◆ Input data:
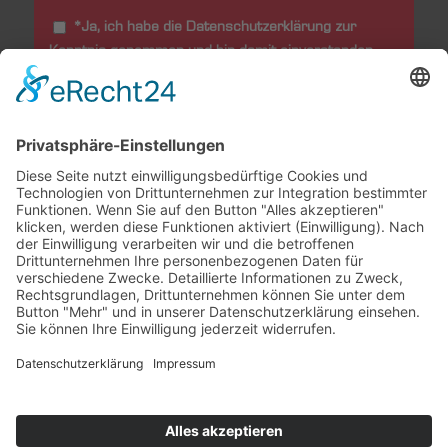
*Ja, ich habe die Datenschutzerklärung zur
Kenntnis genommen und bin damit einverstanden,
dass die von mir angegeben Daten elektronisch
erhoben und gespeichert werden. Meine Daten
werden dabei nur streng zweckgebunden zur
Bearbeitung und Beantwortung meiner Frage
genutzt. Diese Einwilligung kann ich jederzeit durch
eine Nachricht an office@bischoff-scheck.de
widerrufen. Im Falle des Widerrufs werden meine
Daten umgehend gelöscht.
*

---

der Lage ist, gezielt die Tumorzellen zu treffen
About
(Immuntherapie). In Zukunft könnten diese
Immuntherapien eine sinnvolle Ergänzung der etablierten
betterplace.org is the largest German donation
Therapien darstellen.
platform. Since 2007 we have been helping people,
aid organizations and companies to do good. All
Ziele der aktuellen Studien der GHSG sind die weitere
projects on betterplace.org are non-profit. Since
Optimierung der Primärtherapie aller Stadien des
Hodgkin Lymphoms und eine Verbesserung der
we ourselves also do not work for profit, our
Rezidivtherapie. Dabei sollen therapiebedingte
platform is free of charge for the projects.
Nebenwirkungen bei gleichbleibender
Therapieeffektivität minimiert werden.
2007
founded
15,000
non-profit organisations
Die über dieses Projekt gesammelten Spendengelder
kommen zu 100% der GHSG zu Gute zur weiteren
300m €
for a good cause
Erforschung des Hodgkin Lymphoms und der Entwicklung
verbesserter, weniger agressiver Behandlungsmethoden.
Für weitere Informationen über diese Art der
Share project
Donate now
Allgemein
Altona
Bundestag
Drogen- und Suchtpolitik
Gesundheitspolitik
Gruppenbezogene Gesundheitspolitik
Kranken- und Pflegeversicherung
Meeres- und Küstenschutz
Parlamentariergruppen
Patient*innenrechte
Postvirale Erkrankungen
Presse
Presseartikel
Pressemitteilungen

◆ What the exercise asks: The entries above hold a line with "die Datenschutzerklärung zur" and a later line with "widerrufen. Im Falle". Write out exactly those lines and all lines between, nothing more.

◆ Task response:
*Ja, ich habe die Datenschutzerklärung zur
Kenntnis genommen und bin damit einverstanden,
dass die von mir angegeben Daten elektronisch
erhoben und gespeichert werden. Meine Daten
werden dabei nur streng zweckgebunden zur
Bearbeitung und Beantwortung meiner Frage
genutzt. Diese Einwilligung kann ich jederzeit durch
eine Nachricht an office@bischoff-scheck.de
widerrufen. Im Falle des Widerrufs werden meine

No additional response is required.